What troubles Al-Tawil most and deepens her anxiety is that her father had suffered from paraplegia; she knows well the stages of treatment and the time and meticulous care it requires. She therefore fully realizes the importance of urgently transferring her outside the Gaza Strip for treatment. Doctors’ attempts to reassure her do little to ease her psychological collapse, which worsens whenever she feels sensation fading from the lower part of her body, as if each nerve is snapping one by one, step after step.

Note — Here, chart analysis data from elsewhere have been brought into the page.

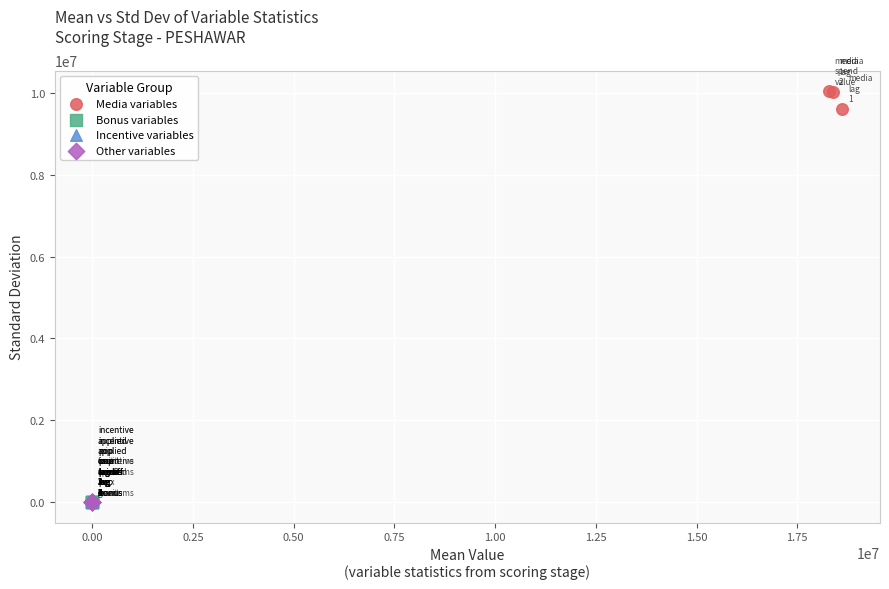

Which series has the widest spread of Y values?

Media variables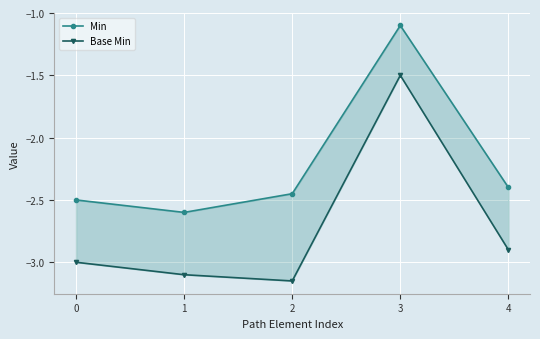

What is the total value across all series at 0?

-5.5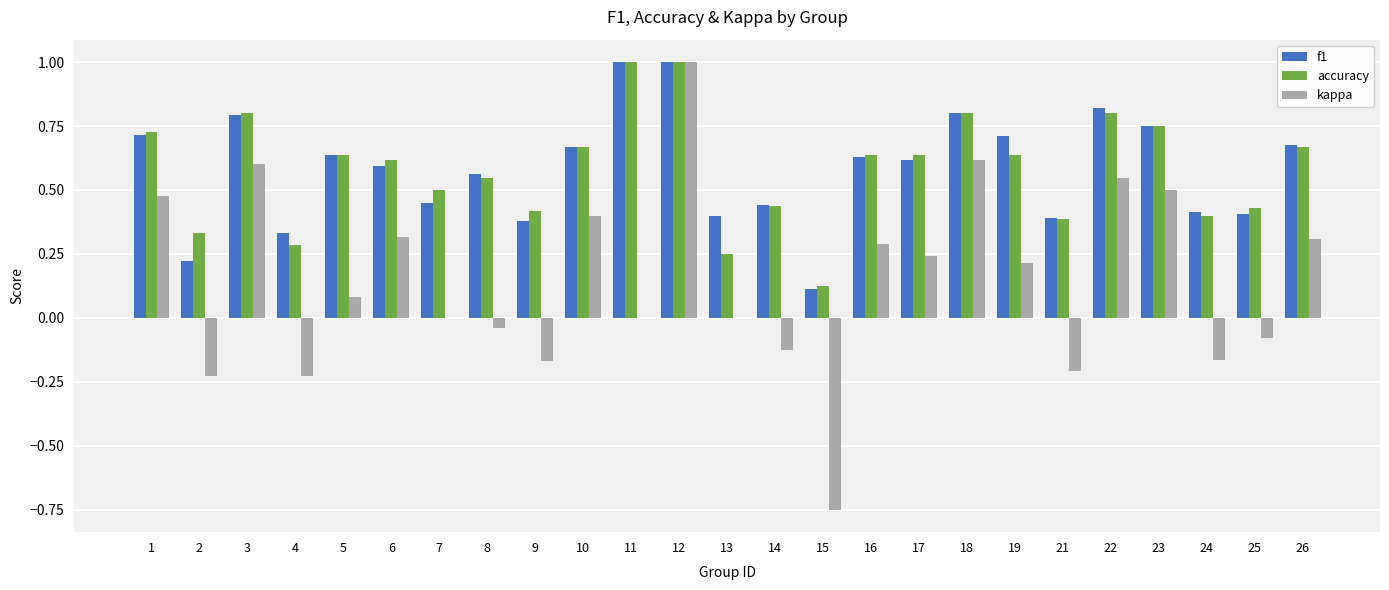

Is the value of accuracy at 14 greater than the value of kappa at 9?

Yes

She says: “What my body is going through now is stiffness in the bones, muscle atrophy, and a gradual loss of sensation in tendons I could feel moving just days ago. It seems my body has begun to treat those nerves as if they no longer exist.” She adds that since December 15 she should have been in a physiotherapy center, receiving appropriate exercises and specialized care using equipment unavailable in Gaza. Instead, she remains stretched out on a bed all the time, receiving only painkillers at night, with no therapeutic intervention to help her recover what she loses day after day.

What is needed is not a miracle, but medical and psychological rehabilitation and advanced equipment designed to deal with cases of paraplegia—measures capable of giving Ikhlas Al-Tawil a chance to live a normal life like other women her age. This is not a rare medical case.

Al-Tawil finds solace in one thought that eases her suffering: that she was the one who took the impact of the falling concrete column, not her three-year-old child, who would have certainly lost his life had he been struck. “I bear the pain, the loss, the disability, and all the countless hardships that fall upon me, but I cannot bear to live a single day without my little child. So every day I console myself that he survived, that he is able to live, play, and run like other children his age.”

Her young children are also suffering psychologically. Although they are living under the care of their paternal grandmother, they miss their mother every moment. The new life imposed on them is completely different and requires a long time to adapt to. She notes that from the very first moment of her injury, before she was transferred anywhere, she thought only of her children and fully grasped the magnitude of the disaster that had befallen her—especially when she completely lost sensation in the lower part of her body.

Ikhlas Al-Tawil can no longer even bear to think about that house. The mere image of it in her mind brings back the moment of the accident and all the pain that accompanied it, triggering a nervous breakdown followed by a severe deterioration in her health and a sharp drop in blood pressure. She therefore affirms that she will never return to it. Because of that house, she finds herself today injured, homeless, and in urgent need of treatment outside the Gaza Strip—while it seems no one is paying attention to her suffering or seeking to save what remains of her health.